Suburb in Sydney, New South Wales, Australia

Eschol Park is a suburb of Sydney, in the state of New South Wales, Australia. Eschol Park is located 60 kilometres south-west of the Sydney central business district, in the local government area of the City of Campbelltown and is part of the Macarthur region.

==History==
The area now known as Eschol Park was originally home to the Tharawal people, based in the Illawarra region. In 1805, wool pioneer John Macarthur was granted 5,000 acres (20 km²) at Cowpastures (now Camden). This in turn led to other land grants in what is now known as the Macarthur area. One of these was a property named Eagle Vale. Campbelltown postmaster and storekeeper William Fowler bought the property in 1858 with the intention of establishing a vineyard. As a devout Christian, he gave the property a biblical name 'Eshcol Park'. An avenue of fine old trees in Eschol Park Drive, off Raby Road, guards what was once the entrance to the historic mansion. The house itself (the first parts of which were built in 1816) is now a restaurant.

Fowler quickly established an extensive vineyard and two-storey winery on his property, and within a decade or so, was producing 2000 to 3000 gallons of award-winning wines. In 1876, he sold all his land to Samuel Spencer Milgate, who owned a local produce store off Queen Street. John Gorus, a Dutch photographer, bought the property two years later and continued the viticulture tradition.

While Gorus was the owner, Eschol Park was auctioned by Hardie & Gorman. The pamphlet described a brick and stone residence, wine cellars, an ornamental lake, extensive flower gardens, and an orchard planted with oranges, bananas, and almost "every description of stone fruit". Farm buildings included a stable, cow house, buggy house, carpenter's workshop and a slaughter house. One feature described in the auction pamphlet was a large manure tank "into which the sweepings of the sheep sheds, stables, and fowl houses are placed; there they remain until winter, when each vine and tree that appears to require assistance receives its share." But vineyards across the region were badly hit in the 1890s when the phylloxera disease struck, and Eschol Park was devastated.
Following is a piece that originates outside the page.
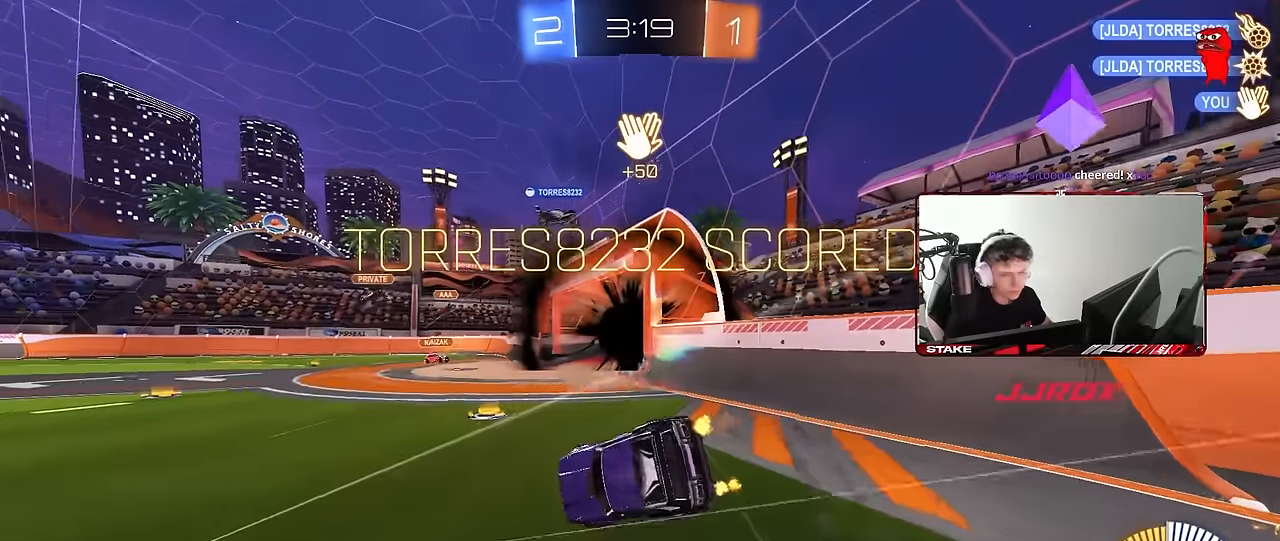
{"keys": ["a", "s", "shift"], "mouse": ["left"], "events": [[200, "s", "up"], [250, "mouse_left", "down"], [350, "s", "down"]]}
The area remained rural hills, dominated by dairy cattle, until the mid-1970s, when it was earmarked for future housing developments. In 1975, when plans for a suburb at the site were under way, the Geographical Names Board of New South Wales inadvertently approved the use of the incorrectly spelt Eschol Park. By April 1978, Landcom was building its Highfield Estate, the first part of the proposed suburb. Its brick gateway can still be seen off Raby Road.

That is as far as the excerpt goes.